Work order →
Beginning with the line containing "BGT-SKN-MZD01" and ending with the last line of the entries below, copy each line exactly and nothing else.

((

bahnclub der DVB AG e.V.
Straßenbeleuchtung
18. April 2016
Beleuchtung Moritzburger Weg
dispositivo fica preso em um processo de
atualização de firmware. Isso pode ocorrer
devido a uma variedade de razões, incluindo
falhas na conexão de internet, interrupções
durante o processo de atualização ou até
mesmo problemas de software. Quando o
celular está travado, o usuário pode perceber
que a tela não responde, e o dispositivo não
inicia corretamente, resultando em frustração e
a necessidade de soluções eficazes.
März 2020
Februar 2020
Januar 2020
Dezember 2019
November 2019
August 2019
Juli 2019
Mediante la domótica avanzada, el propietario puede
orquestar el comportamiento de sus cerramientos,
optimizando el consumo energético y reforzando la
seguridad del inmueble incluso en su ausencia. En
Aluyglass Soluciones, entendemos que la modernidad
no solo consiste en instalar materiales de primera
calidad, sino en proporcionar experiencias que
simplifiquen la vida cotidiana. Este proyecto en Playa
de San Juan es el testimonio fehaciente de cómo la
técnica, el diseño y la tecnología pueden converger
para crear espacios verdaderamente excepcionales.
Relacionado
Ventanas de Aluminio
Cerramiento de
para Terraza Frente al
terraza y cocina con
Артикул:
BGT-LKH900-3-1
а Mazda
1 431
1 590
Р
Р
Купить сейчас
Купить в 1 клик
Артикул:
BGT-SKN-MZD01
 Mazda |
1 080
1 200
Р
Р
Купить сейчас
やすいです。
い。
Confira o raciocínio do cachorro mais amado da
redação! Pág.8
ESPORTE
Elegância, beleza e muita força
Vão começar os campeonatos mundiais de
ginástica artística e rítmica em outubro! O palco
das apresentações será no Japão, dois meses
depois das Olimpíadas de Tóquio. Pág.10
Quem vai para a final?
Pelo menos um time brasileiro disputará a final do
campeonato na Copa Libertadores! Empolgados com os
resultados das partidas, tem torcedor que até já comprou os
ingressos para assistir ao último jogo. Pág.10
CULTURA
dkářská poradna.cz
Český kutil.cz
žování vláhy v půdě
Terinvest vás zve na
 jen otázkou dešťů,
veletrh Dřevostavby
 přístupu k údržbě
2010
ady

))

Solution for this task →
BGT-SKN-MZD01
 Mazda |
1 080
1 200
Р
Р
Купить сейчас
やすいです。
い。
Confira o raciocínio do cachorro mais amado da
redação! Pág.8
ESPORTE
Elegância, beleza e muita força
Vão começar os campeonatos mundiais de
ginástica artística e rítmica em outubro! O palco
das apresentações será no Japão, dois meses
depois das Olimpíadas de Tóquio. Pág.10
Quem vai para a final?
Pelo menos um time brasileiro disputará a final do
campeonato na Copa Libertadores! Empolgados com os
resultados das partidas, tem torcedor que até já comprou os
ingressos para assistir ao último jogo. Pág.10
CULTURA
dkářská poradna.cz
Český kutil.cz
žování vláhy v půdě
Terinvest vás zve na
 jen otázkou dešťů,
veletrh Dřevostavby
 přístupu k údržbě
2010
ady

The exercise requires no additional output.